#### What to do:
Could you reproduce every line of text in the data below word for word, leaving the pictures out of your answer?

**** Material provided

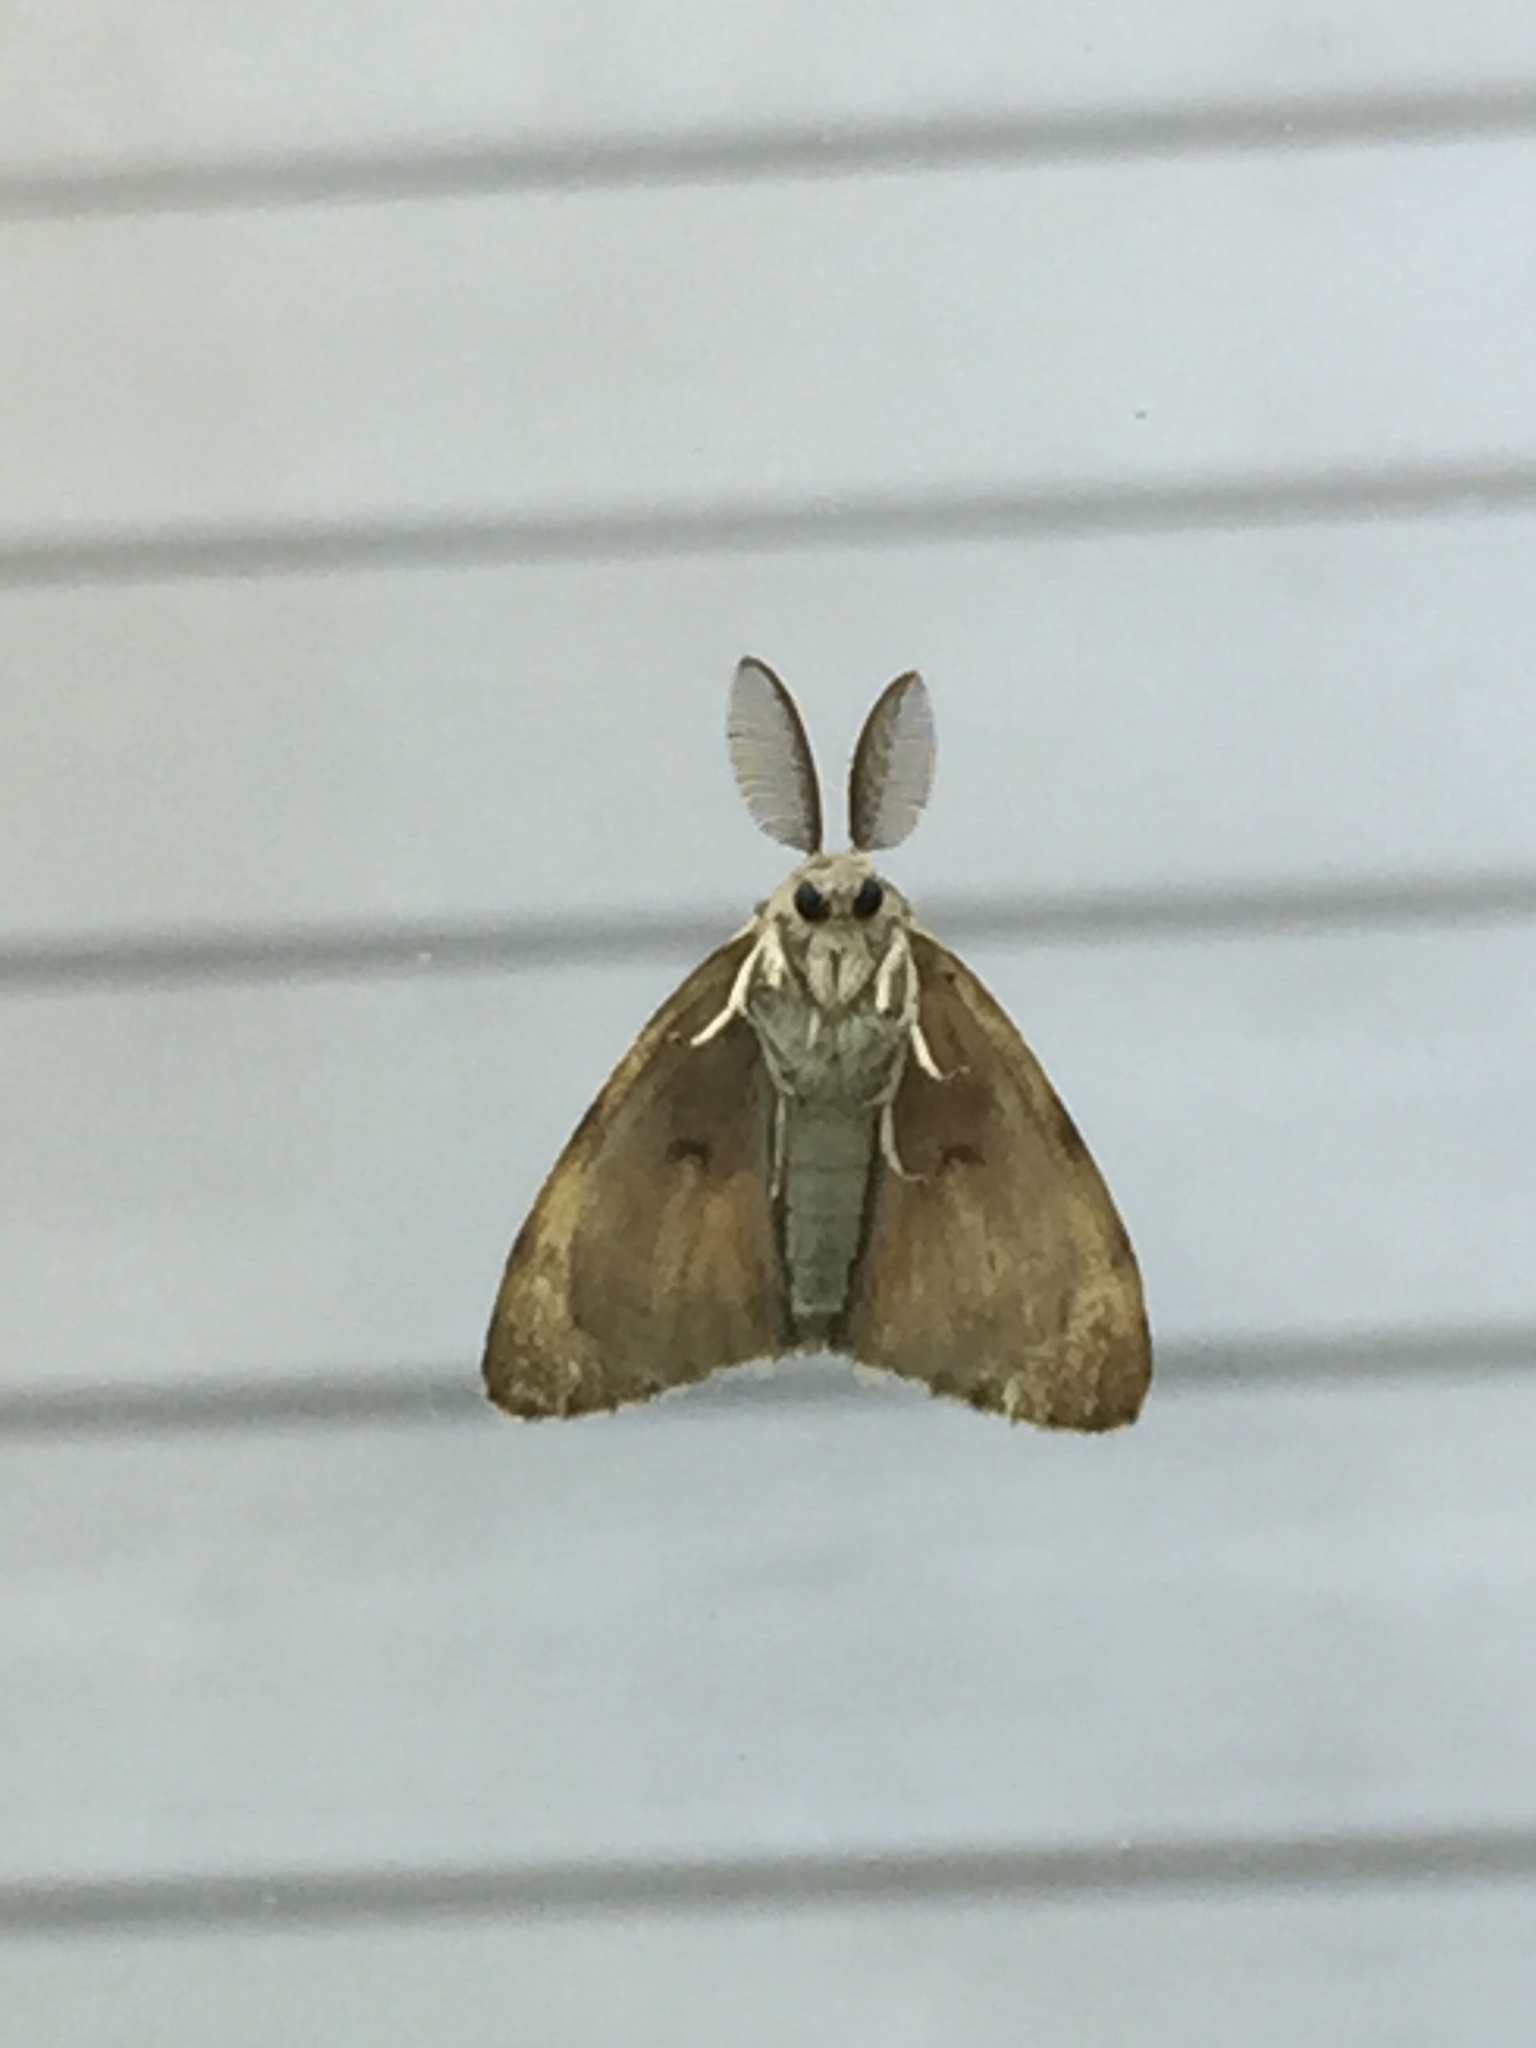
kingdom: Animalia
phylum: Arthropoda
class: Insecta
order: Lepidoptera
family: Erebidae
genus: Lymantria
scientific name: Lymantria dispar
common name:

********

#### Completed task:
kingdom: Animalia
phylum: Arthropoda
class: Insecta
order: Lepidoptera
family: Erebidae
genus: Lymantria
scientific name: Lymantria dispar
common name:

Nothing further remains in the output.